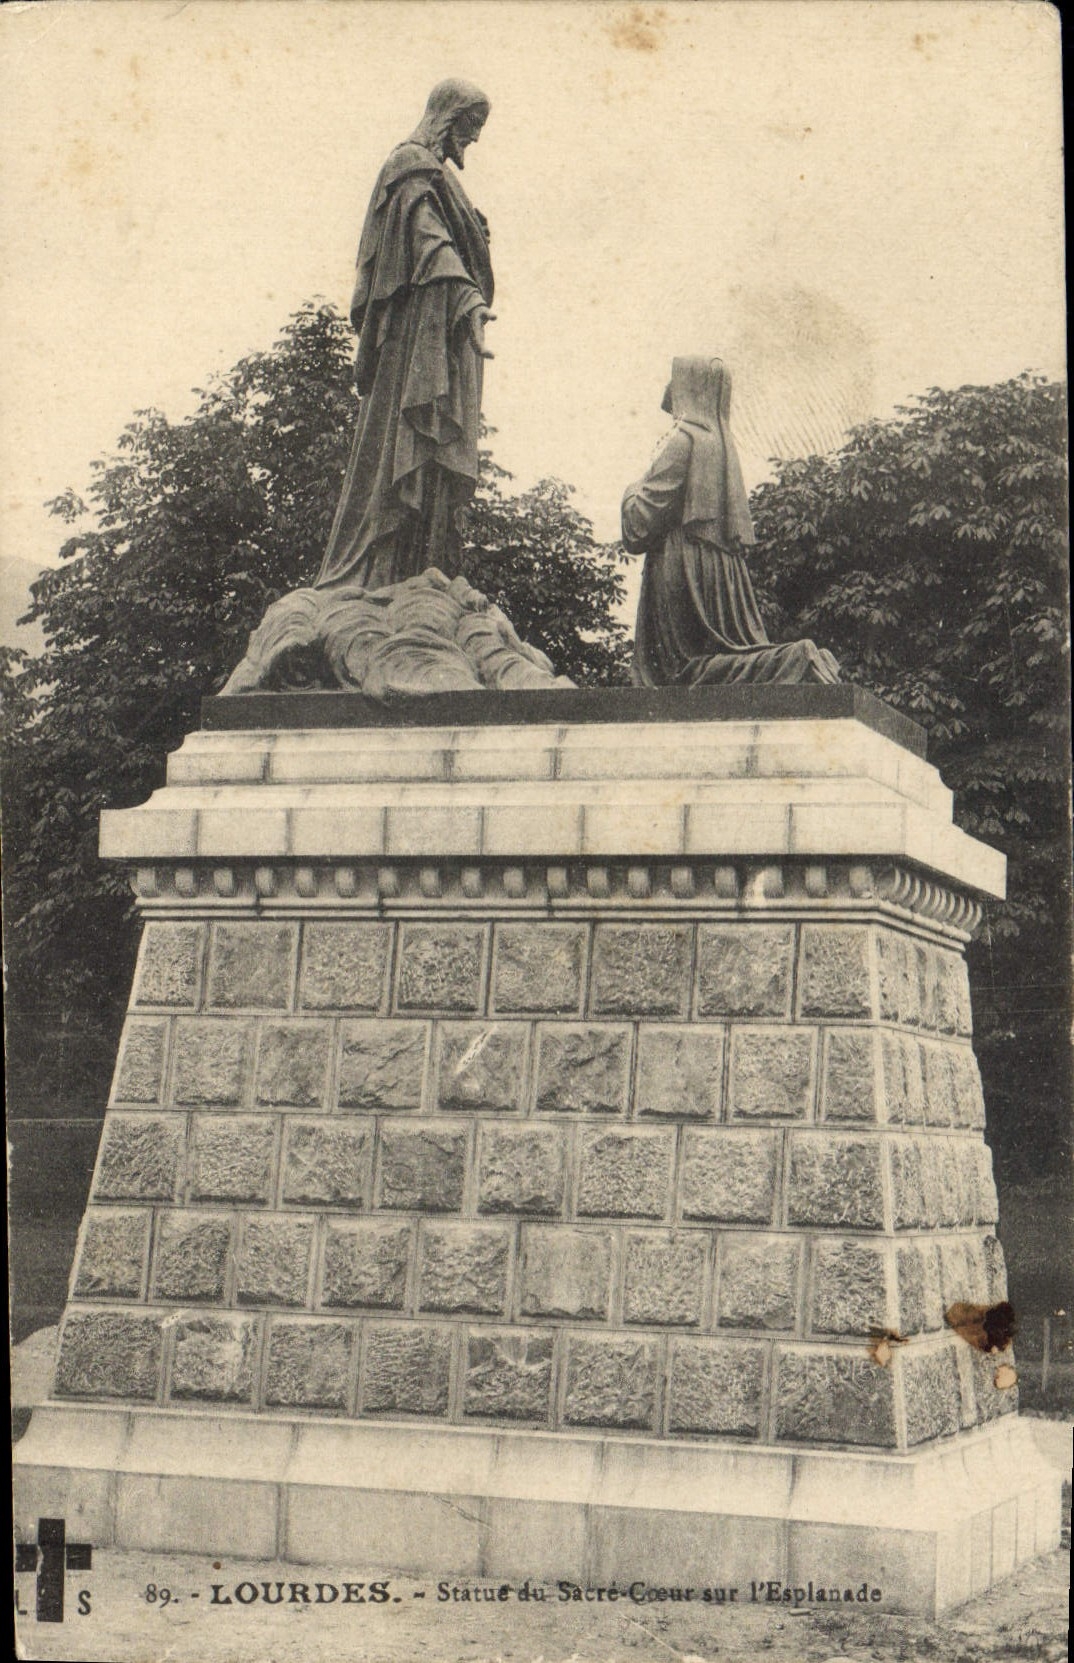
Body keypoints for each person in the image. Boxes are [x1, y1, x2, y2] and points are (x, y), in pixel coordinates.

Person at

━━━━━━━━━━━━━━━━━━━━━━━━━━━━━━

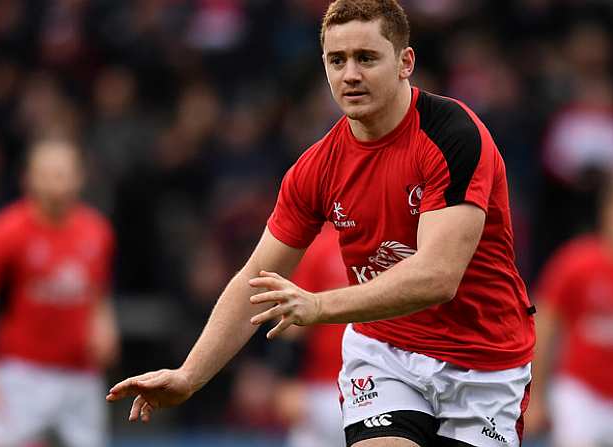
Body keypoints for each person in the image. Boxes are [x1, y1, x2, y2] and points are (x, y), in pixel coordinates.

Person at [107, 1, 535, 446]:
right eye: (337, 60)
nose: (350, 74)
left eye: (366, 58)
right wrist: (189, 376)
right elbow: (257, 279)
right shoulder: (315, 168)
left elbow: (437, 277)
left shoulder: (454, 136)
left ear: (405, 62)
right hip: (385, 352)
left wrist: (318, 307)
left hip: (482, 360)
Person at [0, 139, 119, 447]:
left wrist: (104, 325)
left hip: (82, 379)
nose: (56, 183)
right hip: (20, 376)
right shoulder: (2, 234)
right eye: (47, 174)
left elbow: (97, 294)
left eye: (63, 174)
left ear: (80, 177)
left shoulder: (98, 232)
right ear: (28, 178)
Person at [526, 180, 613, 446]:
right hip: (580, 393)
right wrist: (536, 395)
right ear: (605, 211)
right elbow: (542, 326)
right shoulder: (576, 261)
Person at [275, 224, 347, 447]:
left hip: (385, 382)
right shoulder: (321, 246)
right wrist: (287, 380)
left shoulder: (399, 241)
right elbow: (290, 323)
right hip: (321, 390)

━━━━━━━━━━━━━━━━━━━━━━━━━━━━━━

**TASK TO CARRY OUT:** All lines above from the one holding "right hip: (20, 376)" to the one holding "right ear: (605, 211)", inclusive, are to be copied exactly; no other line is wanted.

**TASK RESULT:**
right hip: (20, 376)
right shoulder: (2, 234)
right eye: (47, 174)
left elbow: (97, 294)
left eye: (63, 174)
left ear: (80, 177)
left shoulder: (98, 232)
right ear: (28, 178)
Person at [526, 180, 613, 446]:
right hip: (580, 393)
right wrist: (536, 395)
right ear: (605, 211)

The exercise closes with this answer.